Hans Renggli

Parade der virtuellen Helden

Die Ausstellung Game Over im Museum für Gestaltung wertet das Computerspiel als eine dominante kulturelle Erscheinung der Gegenwart. Bis 4. Juli

Sie haben muskelgestählte Torsi, Schenkel aus Granit. Sie sind "megastark" und "gigaschnell". Sie haben tierische Fratzen, coole Pokerfaces oder andere monströse körperliche Attribute, die sie als Typen charakterisieren: hinterhältig, heroisch, lichtgestaltig, pervers. Die weiblichen Protagonistinnen imponieren besonders häufig mit Wespentaille und phallisch in den Raum schiessenden Brüsten, worin sich ein verstaubtes amerikanisches Clichee weiblichen Sexappeals tradiert. Computerspiele stellen heute eine äusserst erfolgreiche Form populärer Alltagskultur dar. Spielen macht süchtig, Sucht fördert den Konsum. So ist eine weltweit vernetzte Szene entstanden, die sich proto-avantgardistisch gebärdet, aber, was ihre Images betrifft, ziemlich konservativ bis einfallslos ist. An ähnlichen Mischungen von männlichem Protztum, plakativer Erotik und Lust am Abartigen haben sich auch schon unsere Urgrossväter auf den Jahrmärkten amüsiert. Verändert hat sich allein die Machart und Raffinesse der Tricks. Verändert hat sich auch die Identität der Schausteller. Das Angebot kommt heute von einer gefrässig-profitablen Hard- und Softwareindustrie. Das Personal wurde ersetzt durch digitale Simulatoren, was das Spektrum nervenkitzelnder Aktionen natürlich gewaltig erweitert. Ungesehen ist das Panorama übermenschlicher Befähigungen, unbegrenzt die Kraft und Schnelligkeit der virtuellen Wesen. Unerreichter Superstar unter den Charakteren der Game-Szene ist die fitnessgetrimmte Pistolenheldin Lara Croft. Ein Indiz für die vielbehauptete weibliche Dominanz im kommenden Millenium?

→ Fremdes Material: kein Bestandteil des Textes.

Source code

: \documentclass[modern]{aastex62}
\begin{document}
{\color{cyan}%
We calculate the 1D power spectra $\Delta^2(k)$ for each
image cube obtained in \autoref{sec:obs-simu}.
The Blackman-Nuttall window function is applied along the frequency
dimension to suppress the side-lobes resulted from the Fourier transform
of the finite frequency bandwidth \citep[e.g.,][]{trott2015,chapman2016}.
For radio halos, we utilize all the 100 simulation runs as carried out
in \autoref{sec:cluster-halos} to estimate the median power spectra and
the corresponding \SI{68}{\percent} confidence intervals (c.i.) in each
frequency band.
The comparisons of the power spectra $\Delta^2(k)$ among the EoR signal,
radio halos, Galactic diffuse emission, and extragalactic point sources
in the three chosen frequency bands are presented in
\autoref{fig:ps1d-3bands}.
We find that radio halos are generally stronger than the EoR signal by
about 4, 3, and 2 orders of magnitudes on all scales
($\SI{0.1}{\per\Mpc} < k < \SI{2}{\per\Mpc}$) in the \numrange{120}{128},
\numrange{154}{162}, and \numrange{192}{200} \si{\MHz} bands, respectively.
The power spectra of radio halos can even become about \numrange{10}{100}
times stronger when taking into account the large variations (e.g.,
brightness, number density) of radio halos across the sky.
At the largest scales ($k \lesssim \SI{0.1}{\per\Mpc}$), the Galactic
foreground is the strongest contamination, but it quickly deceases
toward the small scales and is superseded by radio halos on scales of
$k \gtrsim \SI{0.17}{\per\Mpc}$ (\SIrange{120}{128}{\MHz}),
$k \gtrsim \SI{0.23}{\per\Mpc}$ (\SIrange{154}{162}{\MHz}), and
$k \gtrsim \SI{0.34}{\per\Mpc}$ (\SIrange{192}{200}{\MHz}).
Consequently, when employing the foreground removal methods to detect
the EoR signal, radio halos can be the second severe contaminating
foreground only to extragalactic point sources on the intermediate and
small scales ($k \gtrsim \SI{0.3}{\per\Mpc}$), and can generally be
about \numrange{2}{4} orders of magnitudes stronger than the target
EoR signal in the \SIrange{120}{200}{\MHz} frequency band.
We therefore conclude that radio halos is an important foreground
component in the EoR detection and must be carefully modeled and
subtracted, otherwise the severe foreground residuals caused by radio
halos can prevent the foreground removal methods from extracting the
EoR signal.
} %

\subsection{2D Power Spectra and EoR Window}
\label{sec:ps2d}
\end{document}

Im Museum für Gestaltung kann die weltweit von Millionen angebetete virtuelle Heldin ausgiebig bewundert werden. Als Grossprojektion begegnet sie dem Besucher vielfach und analytisch zerlegt in jene Bestandteile, die ihre "Persönlichkeit" ausmachen. Die bewegten Bilder gehören der Ausstellungszone an, wo gemäss den Machern eine "Informationshaut von Grossprojektionen die aktuellen Inhalte zur Game-Kultur" einspielen. Diese Inhalte würden ständig von einem weltweit tätigen Expertenteam aktualisiert. Die als raumstrukturierende Paravants ins Dunkel gestellten Membrane, auf denen sich die "charakters" umtreiben, bilden zusammen mit den Computern und Beamern eine Struktur, auf der sich das Ausstellungsgut fortwährend ändert, sei es durch Steuerung aus dem Internet, sei es durch willentliche oder unwillentliche Aktion der Besucher. Was hier vorliegt, ist keine Ausstellung im üblichen Sinn mit fixen Exponaten, es ist eine interaktive Installation. Sie soll als Fenster funktionieren zum Ausblick auf das wilde Leben der heutigen Gameszene.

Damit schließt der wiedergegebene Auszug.